**Source text:**
Implementation:Mage ai Mage ai Google Sheets Source
| Knowledge Sources | |
|---|---|
| Domains | Data_Integration, Google_Sheets, API |
| Last Updated | 2026-02-09 00:00 GMT |
Overview
Source connector implementation for extracting data from Google Sheets spreadsheets within the Mage data integration framework.
Description
The GoogleSheets class extends the Mage Source base class to provide full-table replication from Google Sheets worksheets. It implements the three core source connector lifecycle methods: discover (introspects spreadsheet metadata to build a Singer catalog with one stream per worksheet, inferring JSON schemas from header rows and cell values), load_data (extracts worksheet data in configurable batches of up to 10,000 rows, fetching both formatted and unformatted value representations for type-accurate transformation), and test_connection (validates credentials by connecting to the Google Sheets API). Each worksheet becomes a stream with __google_sheet_row as the key property and FULL_TABLE replication method.
Usage
Instantiated by the Mage integration framework with a config containing path_to_credentials_json_file, spreadsheet_id, and optionally selected_sheet_names to filter which worksheets to sync.
Code Reference
Source Location
- Repository: mage-ai
- File: mage_integrations/mage_integrations/sources/google_sheets/__init__.py
- Lines: 1-460
Signature
class GoogleSheets(Source):
def __init__(self, **kwargs):
...
def discover(self, streams: List[str] = None) -> Catalog:
...
def load_data(self, stream, bookmarks: Dict = None, query: Dict = None, **kwargs) -> Generator[List[Dict], None, None]:
...
def test_connection(self) -> None:
...
Import
from mage_integrations.sources.google_sheets import GoogleSheets
I/O Contract
Inputs
| Name | Type | Required | Description |
|---|---|---|---|
| config.path_to_credentials_json_file | str | Yes | Path to Google service account credentials JSON file |
| config.spreadsheet_id | str | Yes | Google Sheets spreadsheet ID from the URL |
| config.selected_sheet_names | list[str] | No | Optional list of worksheet names to sync; syncs all if omitted |
Outputs
| Name | Type | Description |
|---|---|---|
| catalog | Catalog | Singer catalog with one CatalogEntry per worksheet, including inferred JSON schema |
| records | Generator[List[Dict]] | Batches of transformed row dictionaries with column names as keys |
Key Behaviors
Discovery
- Fetches spreadsheet metadata via the Google Sheets API to enumerate worksheets.

**Collected data:**
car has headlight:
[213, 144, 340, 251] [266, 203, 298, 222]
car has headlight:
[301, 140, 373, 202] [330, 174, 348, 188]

**Tasks:**
- A) Reproduce the stretch of the Google Sheets connector page from "Implementation:Mage ai Mage" through "data integration framework.".
- B) Answer these questions from the Google Sheets connector page:
(i) Up to how many rows does load_data extract per batch?
(ii) Which config input is not required?
(iii) What key property does each worksheet stream use?
- C) Write the next part of the Google Sheets connector page, picking up after its last line.
Nothing in the listing is needed here.

**Responses for each task:**
- A)
Implementation:Mage ai Mage ai Google Sheets Source
| Knowledge Sources | |
|---|---|
| Domains | Data_Integration, Google_Sheets, API |
| Last Updated | 2026-02-09 00:00 GMT |
Overview
Source connector implementation for extracting data from Google Sheets spreadsheets within the Mage data integration framework.

- B)
(i) 10,000 rows
(ii) config.selected_sheet_names
(iii) __google_sheet_row

- C)
- For each worksheet, reads header rows and first data rows to infer column types and build a JSON schema.
- Creates a CatalogEntry with FULL_TABLE replication method, __google_sheet_row as key property, and UNIQUE_CONFLICT_METHOD_UPDATE for conflict resolution.
Data Loading
- Paginates through worksheet rows in batches of 10,000 rows using A1 notation ranges (e.g., A2:Z10001).
- Fetches both FORMATTED_VALUE and UNFORMATTED_VALUE representations for each batch to enable type-aware transformation.
- Delegates row transformation to internal_transform.transform_sheet_data, which converts raw cell values to typed dictionaries.
- Yields each batch as a list of dictionaries, stopping when a completely blank page is encountered.
Connection Testing
Calls self.connection.connect() to verify that the provided credentials are valid and can reach the Google Sheets API.
Usage Examples
from mage_integrations.sources.google_sheets import GoogleSheets
config = {
"path_to_credentials_json_file": "/path/to/service_account.json",
"spreadsheet_id": "1BxiMVs0XRA5nFMdKvBdBZjgmUUqptlbs74OgVE2upms",
"selected_sheet_names": ["Sheet1", "Revenue"],
}
source = GoogleSheets(config=config)
# Discover available streams
catalog = source.discover()
# Load data from a stream
for batch in source.load_data(catalog.streams[0]):
for record in batch:
print(record)